- **THE PROBLEM**: There is one span to output from the data below: the lines starting at the line with "Beritatrends,Magetan –" and ending at the line with "Bukan sekadar pasar malam biasa, fe". Output it exactly, ends included, nothing more.

-- Opening Marker --

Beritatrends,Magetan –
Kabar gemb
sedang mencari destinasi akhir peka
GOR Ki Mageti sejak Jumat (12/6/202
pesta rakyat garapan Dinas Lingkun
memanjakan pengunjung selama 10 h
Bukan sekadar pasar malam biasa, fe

-- Closing Marker --
-- Opening Marker --

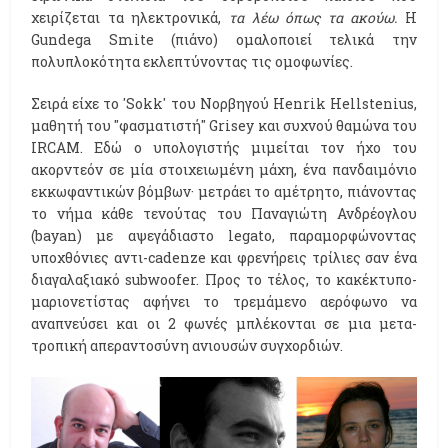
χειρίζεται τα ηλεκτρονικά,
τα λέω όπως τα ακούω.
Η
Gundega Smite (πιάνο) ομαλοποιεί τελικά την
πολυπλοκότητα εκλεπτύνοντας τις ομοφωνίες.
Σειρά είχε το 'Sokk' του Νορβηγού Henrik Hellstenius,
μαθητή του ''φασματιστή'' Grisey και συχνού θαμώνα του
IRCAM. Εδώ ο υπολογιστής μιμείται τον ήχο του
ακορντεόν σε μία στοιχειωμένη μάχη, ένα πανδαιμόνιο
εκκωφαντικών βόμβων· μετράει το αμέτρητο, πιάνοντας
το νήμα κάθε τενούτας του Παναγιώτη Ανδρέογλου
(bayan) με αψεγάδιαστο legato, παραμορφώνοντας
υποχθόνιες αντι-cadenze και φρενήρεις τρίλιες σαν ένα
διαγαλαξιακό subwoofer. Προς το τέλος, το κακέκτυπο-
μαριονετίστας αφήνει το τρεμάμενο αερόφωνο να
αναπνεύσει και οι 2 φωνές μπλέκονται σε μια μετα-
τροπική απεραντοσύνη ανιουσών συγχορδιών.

-- Closing Marker --
-- Opening Marker --

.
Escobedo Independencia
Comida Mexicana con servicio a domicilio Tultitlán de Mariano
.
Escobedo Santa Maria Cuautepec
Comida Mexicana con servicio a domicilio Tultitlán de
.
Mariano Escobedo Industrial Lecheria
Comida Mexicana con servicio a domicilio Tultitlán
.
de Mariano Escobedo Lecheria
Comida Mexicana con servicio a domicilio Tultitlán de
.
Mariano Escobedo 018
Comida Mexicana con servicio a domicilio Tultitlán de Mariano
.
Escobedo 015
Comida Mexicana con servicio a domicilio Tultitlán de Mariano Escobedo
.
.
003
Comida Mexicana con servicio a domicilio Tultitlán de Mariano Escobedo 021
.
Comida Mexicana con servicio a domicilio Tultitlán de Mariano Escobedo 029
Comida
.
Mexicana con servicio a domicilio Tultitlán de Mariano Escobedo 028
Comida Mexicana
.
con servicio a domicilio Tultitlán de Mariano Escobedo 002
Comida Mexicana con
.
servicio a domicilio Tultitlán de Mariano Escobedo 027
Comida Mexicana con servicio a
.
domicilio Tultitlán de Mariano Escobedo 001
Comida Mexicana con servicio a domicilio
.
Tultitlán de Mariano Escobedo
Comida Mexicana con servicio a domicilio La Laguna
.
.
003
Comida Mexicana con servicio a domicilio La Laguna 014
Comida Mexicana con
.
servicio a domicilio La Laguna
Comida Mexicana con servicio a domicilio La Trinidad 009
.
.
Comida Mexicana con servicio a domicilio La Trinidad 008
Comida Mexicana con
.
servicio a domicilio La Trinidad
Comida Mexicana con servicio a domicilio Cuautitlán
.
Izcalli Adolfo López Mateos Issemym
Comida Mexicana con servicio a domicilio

-- Closing Marker --

- **ANSWER FOR THE TASK**:
Beritatrends,Magetan –
Kabar gemb
sedang mencari destinasi akhir peka
GOR Ki Mageti sejak Jumat (12/6/202
pesta rakyat garapan Dinas Lingkun
memanjakan pengunjung selama 10 h
Bukan sekadar pasar malam biasa, fe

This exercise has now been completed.